Alban fait les cent pas devant Ève, assise, avant de se décider à parler.
Alban – Tu sais quelque chose ?
Ève – Non.
Il marche à nouveau en long et en large, avant de s’arrêter encore une fois devant elle.
Alban – Si tu savais quelque chose, tu me le dirais.
Ève – Bien sûr… Et toi ? Tu sais quelque chose ?
Alban – Rien. Je ne sais rien.
Un temps.
Ève – Ne rien savoir, comme ça, c’est insupportable…
Alban – Mais si on savait, est-ce que ce ne serait pas pire.
Ève – Va savoir.
Alban – Tu as raison, après tout, il vaut peut-être mieux ne pas en savoir trop.
Ève – Oui… Mais de là à ne rien savoir du tout.
Alban – C’est pourtant vrai… On ne sait rien.
Ève – Absolument rien
Alban – On ne sait même pas nager.
Ève – Non…
Alban – Et on ne sait pas marcher sur l’eau.
Ève – On ne sait pas lacer nos chaussures.
Alban – On n’en a pas.
Ève – On ne sait pas quelle heure il est.
Alban – On ne sait pas quel jour on est.
Ève – On ne sait pas lire.
Alban – À quoi ça nous servirait ? On n’a pas de livres.

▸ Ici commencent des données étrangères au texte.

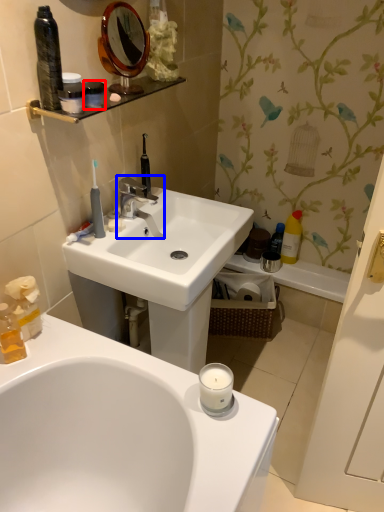
Question: Which object appears farthest to the camera in this image, mouthwash (highlighted by a red box) or tap (highlighted by a blue box)?

Choices:
 (A) mouthwash
 (B) tap

Answer: (B)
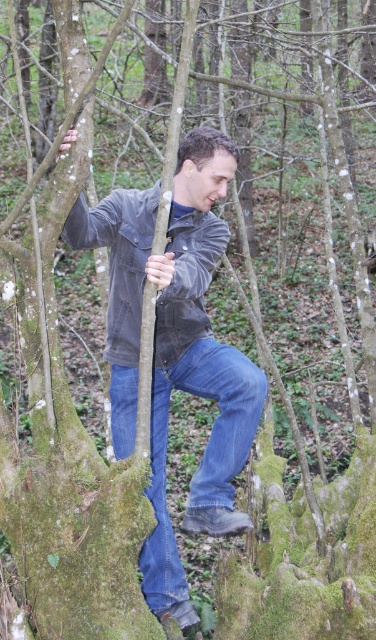
Question: Estimate the real-world distances between objects in this image. Which object is farther from the washed denim jacket at center?

Choices:
 (A) blue denim jeans at center
 (B) denim jacket at center

Answer: (A)

Question: Is denim jacket at center wider than washed denim jacket at center?

Choices:
 (A) no
 (B) yes

Answer: (B)

Question: Can you confirm if denim jacket at center is positioned to the left of washed denim jacket at center?

Choices:
 (A) yes
 (B) no

Answer: (B)

Question: Which of the following is the closest to the observer?

Choices:
 (A) denim jacket at center
 (B) washed denim jacket at center

Answer: (A)

Question: Which of the following is the farthest from the observer?

Choices:
 (A) (153, 205)
 (B) (156, 186)

Answer: (B)

Question: Can you confirm if denim jacket at center is positioned above blue denim jeans at center?

Choices:
 (A) yes
 (B) no

Answer: (A)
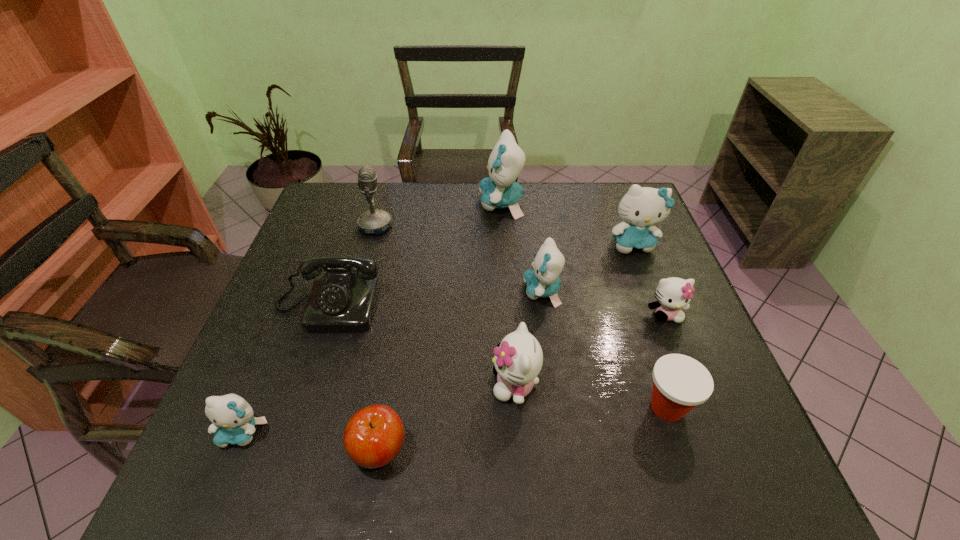
In order to click on the biggest blue kitten in this screenshot , I will do `click(499, 190)`.

Identify the location of the farthest blue kitten. (499, 190).

Where is `microphone`? microphone is located at coordinates (374, 221).

What are the coordinates of `the rightmost blue kitten` in the screenshot? It's located at (641, 207).

Image resolution: width=960 pixels, height=540 pixels. Identify the location of the third nearest blue kitten. (641, 207).

Locate an element on the screen. This screenshot has width=960, height=540. the second nearest blue kitten is located at coordinates (543, 280).

At what (x,y) coordinates should I click in order to perform the action: click on the nearer white kitten. Please return your answer as a coordinate pair (x, y). The width and height of the screenshot is (960, 540). Looking at the image, I should click on (518, 359).

Find the location of `the bigger white kitten`. the bigger white kitten is located at coordinates (518, 359).

Find the location of `black telephone`. black telephone is located at coordinates (343, 300).

Image resolution: width=960 pixels, height=540 pixels. Find the location of `the right white kitten`. the right white kitten is located at coordinates (673, 293).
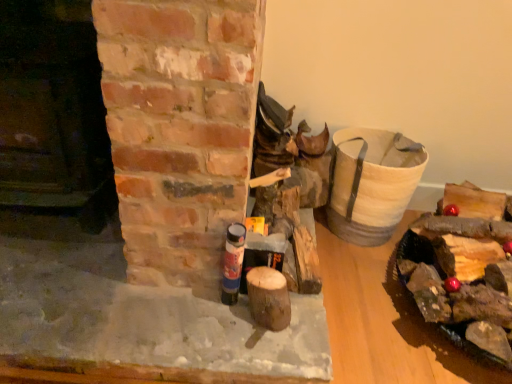
Question: From a real-world perspective, is smooth dark brown wood at left, placed as the 2th fireplace when sorted from bottom to top, under wooden logs at right?

Choices:
 (A) no
 (B) yes

Answer: (A)

Question: Could you tell me if smooth dark brown wood at left, placed as the 2th fireplace when sorted from bottom to top, is turned towards wooden logs at right?

Choices:
 (A) no
 (B) yes

Answer: (A)

Question: Does smooth dark brown wood at left, placed as the 2th fireplace when sorted from bottom to top, have a greater width compared to wooden logs at right?

Choices:
 (A) yes
 (B) no

Answer: (B)

Question: Is smooth dark brown wood at left, which ranks as the 1th fireplace in top-to-bottom order, directly adjacent to wooden logs at right?

Choices:
 (A) yes
 (B) no

Answer: (B)

Question: Is the depth of smooth dark brown wood at left, which ranks as the 1th fireplace in top-to-bottom order, less than that of wooden logs at right?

Ève – Si on voulait des livres, il faudrait les écrire nous-mêmes.
Alban – Et on ne sait pas écrire.
Ève – Et puis tout ça pour n’avoir qu’un seul lecteur.
Un temps.
Alban – Qu’est-ce qu’on sait au juste ?
Ève – On doit bien savoir quelque chose, quand même…
Alban – Laisse-moi réfléchir… Ah si… On sait compter.
Ève – Ah oui, c’est vrai. On sait compter.
Alban – On recompte ? Pour voir si on n’a pas oublié ?
Ève – Ok. Vas-y, commence.
Alban – Un.
Ève – Plus un.
Alban – Ça fait deux.
Ève – C’est vrai.
Un temps.
Alban – Et après deux, qu’est-ce qu’il y a ?
Ève – Je ne sais pas.
Alban – Deux… Ça suffit, non ?
Ève – Oui. Pour l’instant.
Elle se lève et on voit qu’elle est enceinte.